'Trolls World Tour' Made More Money NOT Going Theatrical
Trolls World Tour made more for Universal in 3 weeks on-demand than Trolls did in 5 months in theaters.
Theaters have closed amid coronavirus concerns and we don't have a solid date for when they will open. In order to make money, some studios have turned to streaming in order to make money. We saw it happen with The Hunt and The Invisible Man, and now Trolls World Tour is the most recent to hit streaming.
But it's also the most successful.
As of right now, Trolls World Tour has topped $100 million in streaming revenue in only 3 weeks. While the original Trolls made $153.7 million, it went theatrical, so it lost a ton to prints, ads, and the split with theaters.
Even though it was in theaters for 5 months, its profit margin was small.
World Tour has only been out for 3 weeks and has already surpassed the profits on Trolls.
There's a lot to examine with that accomplishment. This is a family movie released at a time where kids are all stuck at home. Parents will do anything to keep them occupied, and a successful sequel fits the bill.
Universal released Trolls World Tour as a digital rental on April 10 for $19.99. That's so much cheaper than taking a family of four to the theater.
The breakdown is simple. Theaters typically take about 50% of box office sales, depending on the deal that was struck with the studio. So even though Trolls brought in more cash, it only made around $77 million for Universal.
In comparison, Universal retained about 80% of the digital rental or purchase fee for Trolls World Tour.
And that money is still coming in day by day.
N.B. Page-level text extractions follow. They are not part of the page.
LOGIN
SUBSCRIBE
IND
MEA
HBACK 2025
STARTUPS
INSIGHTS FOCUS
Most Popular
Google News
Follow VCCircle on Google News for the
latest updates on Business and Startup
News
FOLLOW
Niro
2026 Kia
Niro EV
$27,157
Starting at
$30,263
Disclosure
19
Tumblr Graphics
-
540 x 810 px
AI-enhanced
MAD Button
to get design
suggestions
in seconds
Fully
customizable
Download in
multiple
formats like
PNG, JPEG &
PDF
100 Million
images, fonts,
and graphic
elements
It is unclear how Universal’s decision to release more movies on demand will affect their relationship with theaters.
We know that this morning, AMC refused to show any more Universal movies when cinemas reopen. But that seems like a "cut your nose to spite your face" scenario. Especially with Universal controlling the Fast franchise, which means billions of dollars to theater owners.
While AMC and Universal have their standoff, other studios are shrugging off this grudge.
Warner Bros.' Scoob goes VOD on May 15 for a $19.99 rental fee or $24.99 to own. And Sony’s Seth Rogen romp, An American Pickle, will now go to HBO Max.
And Disney will bring Artemis Fowl straight to Disney+ instead of waiting for theaters.
These are seismic shifts and calculated risks being taken to change Hollywood forever.
Theaters are not happy, but studios are definitely not ditching them completely. Release dates have been shifted for movies like No Time to Die, Mulan, Black Widow, and others to capitalize on ticket sales.
We're at a very unsure time. And it'll be interesting to see what happens.